**Stored data**.
-*-*-

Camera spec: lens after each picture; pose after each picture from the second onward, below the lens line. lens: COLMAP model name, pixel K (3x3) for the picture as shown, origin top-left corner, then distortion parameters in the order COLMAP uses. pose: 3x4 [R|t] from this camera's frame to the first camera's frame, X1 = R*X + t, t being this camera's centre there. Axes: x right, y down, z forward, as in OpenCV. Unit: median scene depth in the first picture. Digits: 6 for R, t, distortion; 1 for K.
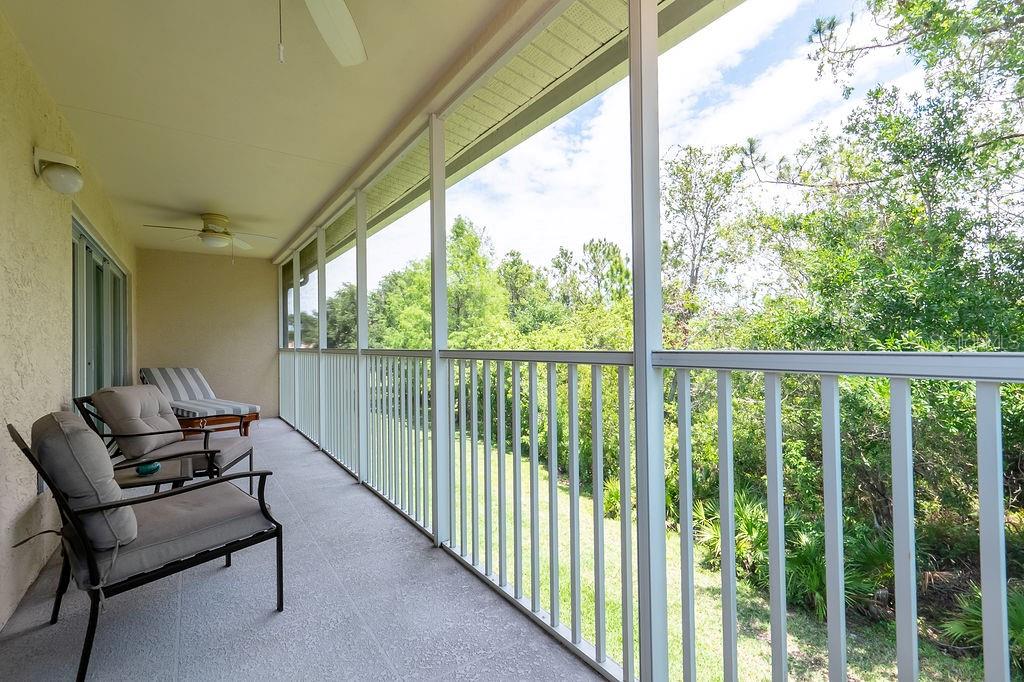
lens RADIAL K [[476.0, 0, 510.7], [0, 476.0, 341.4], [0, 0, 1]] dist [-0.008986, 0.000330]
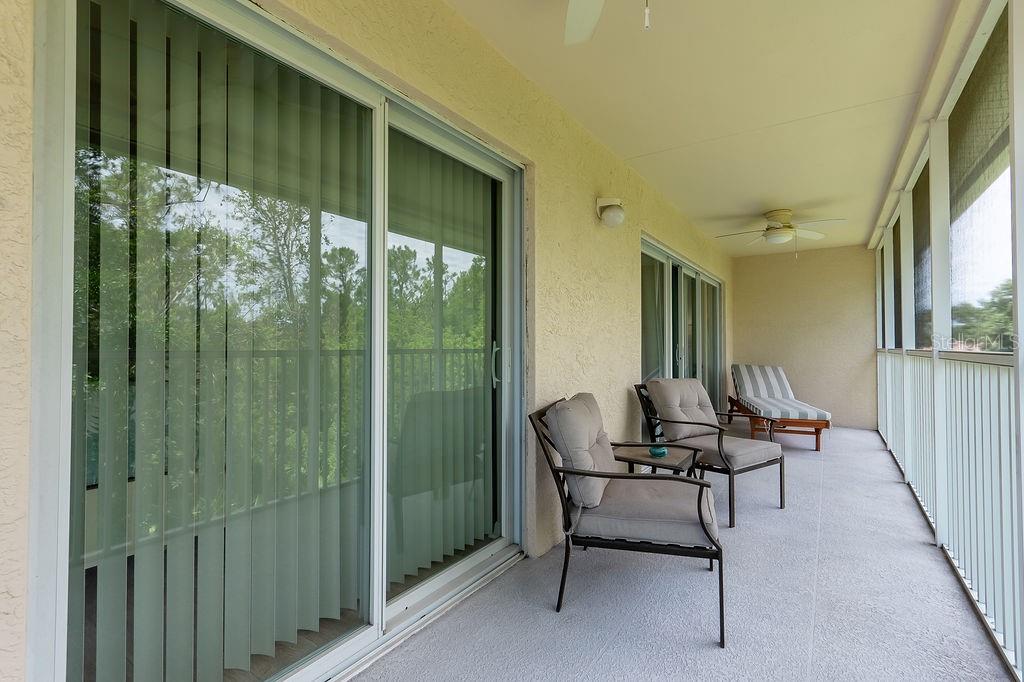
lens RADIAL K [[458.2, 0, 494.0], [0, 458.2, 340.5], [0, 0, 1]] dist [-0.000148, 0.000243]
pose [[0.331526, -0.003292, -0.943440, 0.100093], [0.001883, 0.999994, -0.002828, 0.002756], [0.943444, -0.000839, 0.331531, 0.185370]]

-*-*-

**What needs to be done**.
Can you rewrite these lines with "upper-left corner" put in place of "top-left corner", leave everything else unchanged, and omit the pictures?

**Answer area**.
Camera spec: lens after each picture; pose after each picture from the second onward, below the lens line. lens: COLMAP model name, pixel K (3x3) for the picture as shown, origin upper-left corner, then distortion parameters in the order COLMAP uses. pose: 3x4 [R|t] from this camera's frame to the first camera's frame, X1 = R*X + t, t being this camera's centre there. Axes: x right, y down, z forward, as in OpenCV. Unit: median scene depth in the first picture. Digits: 6 for R, t, distortion; 1 for K.
lens RADIAL K [[476.0, 0, 510.7], [0, 476.0, 341.4], [0, 0, 1]] dist [-0.008986, 0.000330]
lens RADIAL K [[458.2, 0, 494.0], [0, 458.2, 340.5], [0, 0, 1]] dist [-0.000148, 0.000243]
pose [[0.331526, -0.003292, -0.943440, 0.100093], [0.001883, 0.999994, -0.002828, 0.002756], [0.943444, -0.000839, 0.331531, 0.185370]]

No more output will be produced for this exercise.